[Records provided Boundary: Start]

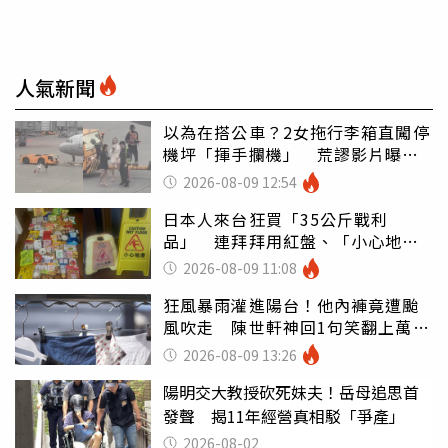
人氣新聞
以為在搭公車？2女拖行李箱直闖停
機坪「揮手攔機」 荒謬影片曝網
傻眼
2026-08-09 12:54
日本人來台狂買「35公斤戰利
品」 連拜拜用紅盤、「小心地
滑」告示牌也帶回家
2026-08-09 11:08
狂風暴雨灌進陽台！他內褲竟遭颱
風吹走 陳世軒神回1句笑翻上萬網
友
2026-08-09 13:26
陽明交大教授砍死妹夫！岳母追思首
發聲 揭11年經營真相駁「爭產」
2026-08-02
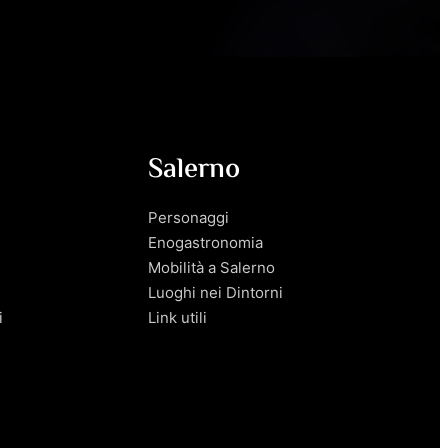
Salerno
Personaggi
Enogastronomia
Mobilità a Salerno
Luoghi nei Dintorni
i
Link utili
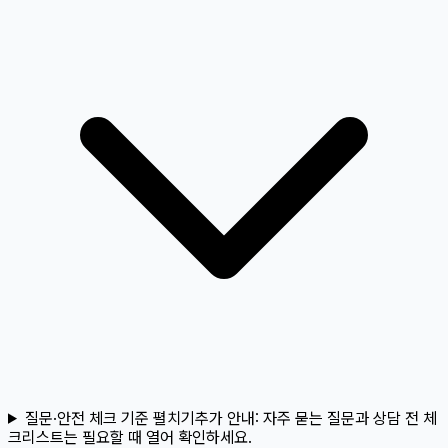
질문·안전 체크 기준 펼치기
추가 안내:
자주 묻는 질문과 상담 전 체
크리스트는 필요할 때 열어 확인하세요.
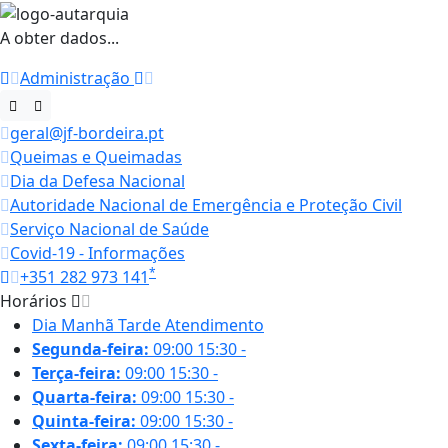
A obter dados...
Administração
geral@jf-bordeira.pt
Queimas e Queimadas
Dia da Defesa Nacional
Autoridade Nacional de Emergência e Proteção Civil
Serviço Nacional de Saúde
Covid-19 - Informações
*
+351 282 973 141
Horários
Dia
Manhã
Tarde
Atendimento
Segunda-feira:
09:00
15:30
-
Terça-feira:
09:00
15:30
-
Quarta-feira:
09:00
15:30
-
Quinta-feira:
09:00
15:30
-
Sexta-feira:
09:00
15:30
-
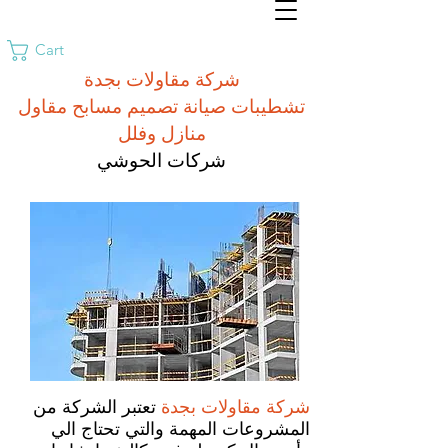
Cart
شركة مقاولات بجدة
تشطيبات صيانة تصميم مسابح مقاول
منازل وفلل
شركات الحوشي
شركة مقاولات بجدة
تعتبر الشركة من
المشروعات المهمة والتي تحتاج الي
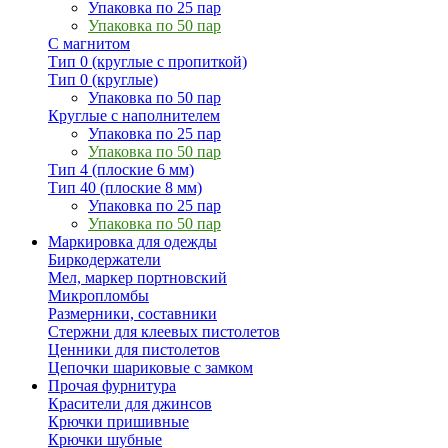
Упаковка по 25 пар
Упаковка по 50 пар
С магнитом
Тип 0 (круглые с пропиткой)
Тип 0 (круглые)
Упаковка по 50 пар
Круглые с наполнителем
Упаковка по 25 пар
Упаковка по 50 пар
Тип 4 (плоские 6 мм)
Тип 40 (плоские 8 мм)
Упаковка по 25 пар
Упаковка по 50 пар
Маркировка для одежды
Биркодержатели
Мел, маркер портновский
Микропломбы
Размерники, составники
Стержни для клеевых пистолетов
Ценники для пистолетов
Цепочки шариковые с замком
Прочая фурнитура
Красители для джинсов
Крючки пришивные
Крючки шубные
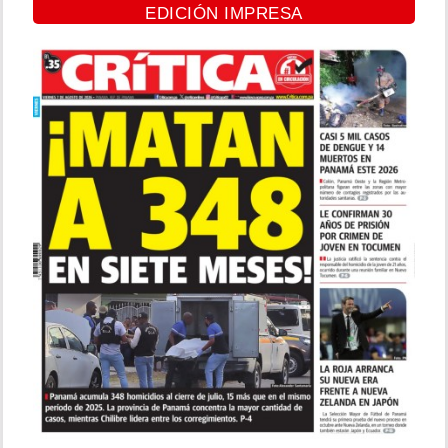
EDICIÓN IMPRESA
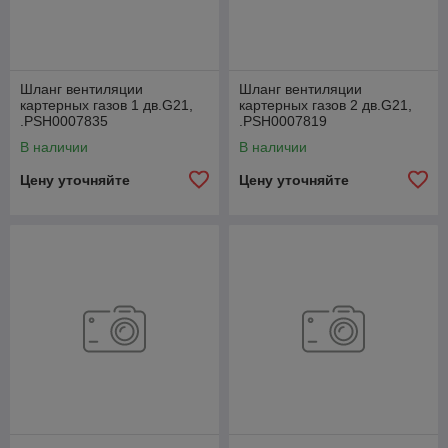
Шланг вентиляции
Шланг вентиляции
картерных газов 1 дв.G21,
картерных газов 2 дв.G21,
.РSН0007835
.РSН0007819
В наличии
В наличии
Цену уточняйте
Цену уточняйте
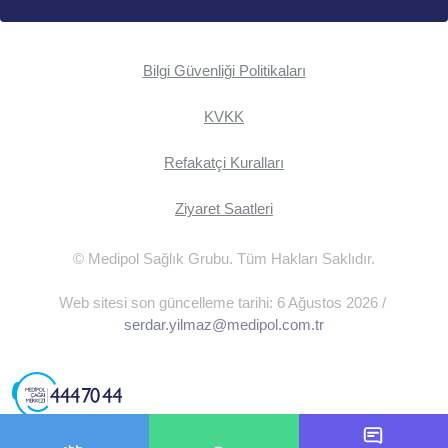
Bilgi Güvenliği Politikaları
KVKK
Refakatçi Kuralları
Ziyaret Saatleri
© Medipol Sağlık Grubu. Tüm Hakları Saklıdır.
Web sitesi son güncelleme tarihi: 6 Ağustos 2026 /
serdar.yilmaz@medipol.com.tr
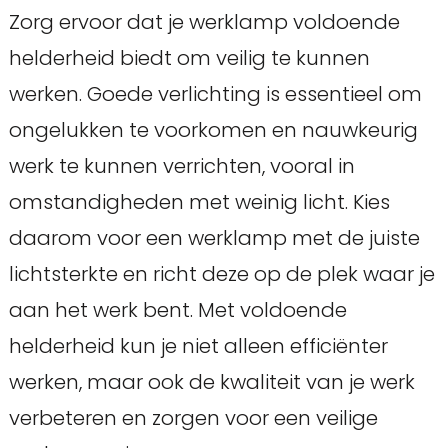
Zorg ervoor dat je werklamp voldoende
helderheid biedt om veilig te kunnen
werken. Goede verlichting is essentieel om
ongelukken te voorkomen en nauwkeurig
werk te kunnen verrichten, vooral in
omstandigheden met weinig licht. Kies
daarom voor een werklamp met de juiste
lichtsterkte en richt deze op de plek waar je
aan het werk bent. Met voldoende
helderheid kun je niet alleen efficiënter
werken, maar ook de kwaliteit van je werk
verbeteren en zorgen voor een veilige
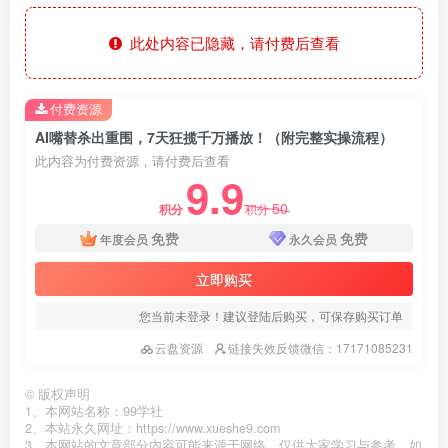
此处内容已隐藏，请付费后查看
付费资源
AI嘴替杀出重围，7天狂揽千万播放！（附完整实操流程）
此内容为付费资源，请付费后查看
9.9
50
积分
积分
免费
免费
年度会员
永久会员
立即购买
您当前未登录！建议登陆后购买，可保存购买订单
云盘资源
链接失效反馈微信：17171085231
©
版权声明
1、本网站名称：99学社
2、本站永久网址：https://www.xueshe9.com
3、本网站的文章部分内容可能来源于网络，仅供大家学习与参考，如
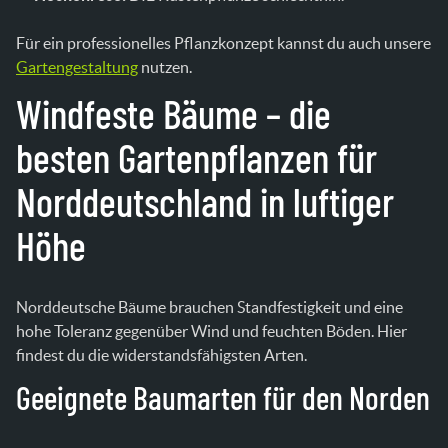
Für ein professionelles Pflanzkonzept kannst du auch unsere
Gartengestaltung
nutzen.
Windfeste Bäume – die
besten Gartenpflanzen für
Norddeutschland in luftiger
Höhe
Norddeutsche Bäume brauchen Standfestigkeit und eine
hohe Toleranz gegenüber Wind und feuchten Böden. Hier
findest du die widerstandsfähigsten Arten.
Geeignete Baumarten für den Norden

[Records provided Boundary: End]

Using the material above, state how many lines include the string "kunnen". Answer with a single number.

Answer
2